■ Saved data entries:
━━━━━━━━
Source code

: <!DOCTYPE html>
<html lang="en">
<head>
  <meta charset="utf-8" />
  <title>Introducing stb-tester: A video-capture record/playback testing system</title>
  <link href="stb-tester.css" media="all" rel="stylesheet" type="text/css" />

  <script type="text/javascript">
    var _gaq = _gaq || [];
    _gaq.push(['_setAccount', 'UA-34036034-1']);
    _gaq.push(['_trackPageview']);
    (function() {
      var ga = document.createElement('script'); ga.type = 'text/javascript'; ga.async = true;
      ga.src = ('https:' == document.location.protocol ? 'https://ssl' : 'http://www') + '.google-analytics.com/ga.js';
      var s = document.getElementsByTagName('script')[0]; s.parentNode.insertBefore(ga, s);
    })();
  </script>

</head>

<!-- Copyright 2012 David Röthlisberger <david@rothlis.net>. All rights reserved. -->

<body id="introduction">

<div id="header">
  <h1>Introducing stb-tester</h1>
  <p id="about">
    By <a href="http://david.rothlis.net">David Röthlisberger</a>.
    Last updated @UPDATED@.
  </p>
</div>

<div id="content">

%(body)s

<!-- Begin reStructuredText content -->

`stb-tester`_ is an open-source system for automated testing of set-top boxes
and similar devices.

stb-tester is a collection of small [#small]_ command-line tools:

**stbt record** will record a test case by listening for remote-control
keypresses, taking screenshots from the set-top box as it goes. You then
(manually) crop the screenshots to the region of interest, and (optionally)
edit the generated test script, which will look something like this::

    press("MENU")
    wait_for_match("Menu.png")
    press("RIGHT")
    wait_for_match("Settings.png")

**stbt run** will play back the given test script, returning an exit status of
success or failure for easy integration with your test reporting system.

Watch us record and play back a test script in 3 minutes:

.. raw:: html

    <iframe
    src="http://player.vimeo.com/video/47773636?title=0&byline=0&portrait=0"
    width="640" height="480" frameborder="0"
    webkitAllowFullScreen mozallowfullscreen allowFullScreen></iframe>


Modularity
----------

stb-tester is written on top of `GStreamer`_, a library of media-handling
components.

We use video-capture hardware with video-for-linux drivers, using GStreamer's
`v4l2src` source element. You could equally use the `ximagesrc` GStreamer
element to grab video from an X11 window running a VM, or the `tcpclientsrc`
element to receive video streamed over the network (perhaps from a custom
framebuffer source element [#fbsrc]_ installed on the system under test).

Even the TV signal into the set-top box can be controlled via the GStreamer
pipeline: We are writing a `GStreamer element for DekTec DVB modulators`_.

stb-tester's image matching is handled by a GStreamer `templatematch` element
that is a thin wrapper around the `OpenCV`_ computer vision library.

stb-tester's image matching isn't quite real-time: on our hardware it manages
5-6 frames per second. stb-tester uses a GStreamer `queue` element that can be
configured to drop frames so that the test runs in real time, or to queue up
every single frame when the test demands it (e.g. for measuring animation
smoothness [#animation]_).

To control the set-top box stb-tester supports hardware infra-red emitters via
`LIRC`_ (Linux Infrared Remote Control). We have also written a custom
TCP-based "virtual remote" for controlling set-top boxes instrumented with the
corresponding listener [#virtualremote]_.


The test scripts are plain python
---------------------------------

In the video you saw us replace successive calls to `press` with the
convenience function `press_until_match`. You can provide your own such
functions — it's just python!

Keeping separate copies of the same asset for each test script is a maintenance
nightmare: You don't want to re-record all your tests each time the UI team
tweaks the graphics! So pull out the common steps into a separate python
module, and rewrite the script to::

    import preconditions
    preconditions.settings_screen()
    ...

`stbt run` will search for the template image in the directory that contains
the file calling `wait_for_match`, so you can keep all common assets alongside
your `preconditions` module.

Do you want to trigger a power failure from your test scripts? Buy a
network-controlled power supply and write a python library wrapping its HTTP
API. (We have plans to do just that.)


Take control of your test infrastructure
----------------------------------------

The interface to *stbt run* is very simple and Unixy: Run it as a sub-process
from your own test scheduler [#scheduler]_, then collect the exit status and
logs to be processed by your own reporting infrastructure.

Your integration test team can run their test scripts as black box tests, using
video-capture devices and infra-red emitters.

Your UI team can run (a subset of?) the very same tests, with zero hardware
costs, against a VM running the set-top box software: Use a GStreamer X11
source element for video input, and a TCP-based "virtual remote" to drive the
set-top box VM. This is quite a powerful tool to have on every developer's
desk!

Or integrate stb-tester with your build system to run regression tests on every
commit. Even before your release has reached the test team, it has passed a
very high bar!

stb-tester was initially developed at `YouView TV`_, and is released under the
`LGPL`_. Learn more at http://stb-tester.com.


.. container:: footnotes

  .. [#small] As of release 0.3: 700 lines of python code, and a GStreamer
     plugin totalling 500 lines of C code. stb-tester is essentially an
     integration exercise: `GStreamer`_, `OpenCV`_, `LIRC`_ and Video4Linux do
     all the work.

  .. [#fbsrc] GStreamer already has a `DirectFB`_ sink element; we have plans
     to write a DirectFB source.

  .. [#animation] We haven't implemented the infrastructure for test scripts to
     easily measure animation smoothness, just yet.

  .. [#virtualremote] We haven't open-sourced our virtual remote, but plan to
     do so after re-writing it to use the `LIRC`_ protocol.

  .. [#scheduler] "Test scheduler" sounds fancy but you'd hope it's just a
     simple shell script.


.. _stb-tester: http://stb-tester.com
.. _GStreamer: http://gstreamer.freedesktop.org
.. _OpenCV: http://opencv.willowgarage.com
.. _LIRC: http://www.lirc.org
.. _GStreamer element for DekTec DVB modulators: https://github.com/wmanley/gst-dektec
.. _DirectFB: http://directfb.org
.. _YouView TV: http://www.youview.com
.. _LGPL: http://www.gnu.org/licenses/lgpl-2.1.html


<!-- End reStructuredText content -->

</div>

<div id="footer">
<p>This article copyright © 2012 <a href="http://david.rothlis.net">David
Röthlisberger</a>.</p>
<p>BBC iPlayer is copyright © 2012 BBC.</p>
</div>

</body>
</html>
━━━━━━━━
■ Activity:
The answer must consist of every line above that contains the word "failure".

■ Exercise answer:
success or failure for easy integration with your test reporting system.
Do you want to trigger a power failure from your test scripts? Buy a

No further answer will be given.